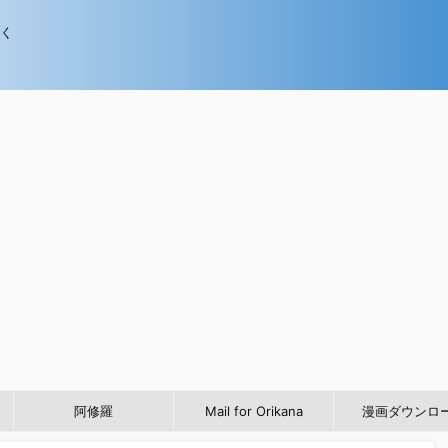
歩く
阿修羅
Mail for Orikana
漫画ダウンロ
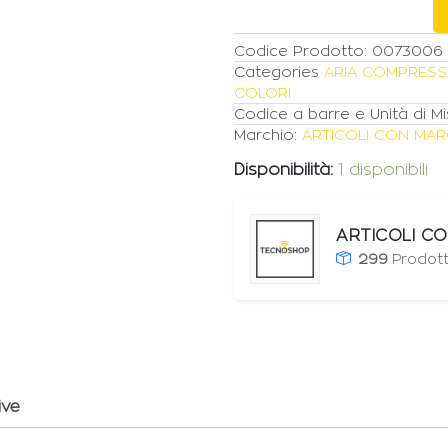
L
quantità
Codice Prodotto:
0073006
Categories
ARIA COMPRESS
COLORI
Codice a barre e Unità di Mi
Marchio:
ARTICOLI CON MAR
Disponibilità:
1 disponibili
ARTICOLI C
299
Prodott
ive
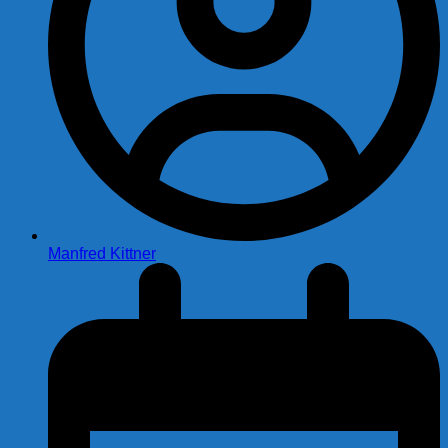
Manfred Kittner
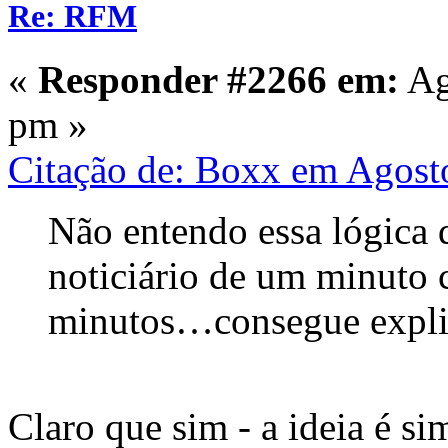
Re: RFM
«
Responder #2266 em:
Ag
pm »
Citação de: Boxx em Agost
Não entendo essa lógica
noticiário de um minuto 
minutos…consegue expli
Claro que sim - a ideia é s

▶ **WHAT YOU NEED TO DO**:
Write out the text read from all of the records exactly as it appears, line for line, leaving out the pictures.

▶ **RESPONSE**:
歩く
阿修羅
Mail for Orikana
漫画ダウンロ
L
quantità
Codice Prodotto:
0073006
Categories
ARIA COMPRESS
COLORI
Codice a barre e Unità di Mi
Marchio:
ARTICOLI CON MAR
Disponibilità:
1 disponibili
ARTICOLI C
299
Prodott
ive
Manfred Kittner
Re: RFM
«
Responder #2266 em:
Ag
pm »
Citação de: Boxx em Agost
Não entendo essa lógica
noticiário de um minuto 
minutos…consegue expli
Claro que sim - a ideia é s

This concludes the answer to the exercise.